_YOUR INSTRUCTIONS_
The lines of the records that include "tondeuses" should all be copied.

_GIVEN DATA_
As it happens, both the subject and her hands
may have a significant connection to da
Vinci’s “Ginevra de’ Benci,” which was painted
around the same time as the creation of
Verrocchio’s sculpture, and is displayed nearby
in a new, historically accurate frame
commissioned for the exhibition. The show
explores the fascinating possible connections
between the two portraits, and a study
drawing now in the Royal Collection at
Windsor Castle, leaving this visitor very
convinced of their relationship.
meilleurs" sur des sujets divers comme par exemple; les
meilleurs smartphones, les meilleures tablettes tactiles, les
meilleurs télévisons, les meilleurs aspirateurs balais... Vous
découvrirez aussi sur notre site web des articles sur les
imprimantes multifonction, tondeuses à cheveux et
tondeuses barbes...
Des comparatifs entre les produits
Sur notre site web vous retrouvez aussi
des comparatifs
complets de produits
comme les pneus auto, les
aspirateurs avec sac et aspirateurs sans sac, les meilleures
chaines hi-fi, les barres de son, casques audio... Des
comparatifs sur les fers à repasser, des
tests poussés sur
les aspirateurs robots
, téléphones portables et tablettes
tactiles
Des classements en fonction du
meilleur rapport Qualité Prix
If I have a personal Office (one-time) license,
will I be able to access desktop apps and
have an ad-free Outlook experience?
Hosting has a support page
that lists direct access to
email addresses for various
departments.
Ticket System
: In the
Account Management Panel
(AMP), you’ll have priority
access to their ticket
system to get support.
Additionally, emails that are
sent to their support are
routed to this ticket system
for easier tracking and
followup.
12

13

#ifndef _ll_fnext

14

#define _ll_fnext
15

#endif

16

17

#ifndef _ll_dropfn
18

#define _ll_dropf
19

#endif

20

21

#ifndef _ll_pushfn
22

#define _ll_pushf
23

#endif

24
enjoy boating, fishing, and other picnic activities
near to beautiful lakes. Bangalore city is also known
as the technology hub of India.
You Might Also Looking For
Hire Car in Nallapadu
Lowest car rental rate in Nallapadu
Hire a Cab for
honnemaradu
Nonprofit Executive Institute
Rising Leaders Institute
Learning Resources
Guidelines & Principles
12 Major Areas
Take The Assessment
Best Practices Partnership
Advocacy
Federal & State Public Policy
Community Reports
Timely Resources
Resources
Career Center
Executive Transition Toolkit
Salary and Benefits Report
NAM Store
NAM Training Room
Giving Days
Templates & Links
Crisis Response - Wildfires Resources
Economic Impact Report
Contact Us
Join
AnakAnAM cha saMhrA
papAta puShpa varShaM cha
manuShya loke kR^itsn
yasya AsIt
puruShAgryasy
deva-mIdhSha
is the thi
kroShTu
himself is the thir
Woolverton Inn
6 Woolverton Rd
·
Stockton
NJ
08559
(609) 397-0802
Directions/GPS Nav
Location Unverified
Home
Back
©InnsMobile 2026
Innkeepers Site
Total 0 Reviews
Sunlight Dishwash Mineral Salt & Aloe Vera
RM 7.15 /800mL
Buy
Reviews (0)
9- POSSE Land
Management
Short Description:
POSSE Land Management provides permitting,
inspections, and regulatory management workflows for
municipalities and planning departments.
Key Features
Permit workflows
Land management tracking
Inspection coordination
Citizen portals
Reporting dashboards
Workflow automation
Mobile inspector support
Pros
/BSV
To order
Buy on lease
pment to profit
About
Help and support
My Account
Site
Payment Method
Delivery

_RESULT FOR THIS TASK_
imprimantes multifonction, tondeuses à cheveux et
tondeuses barbes...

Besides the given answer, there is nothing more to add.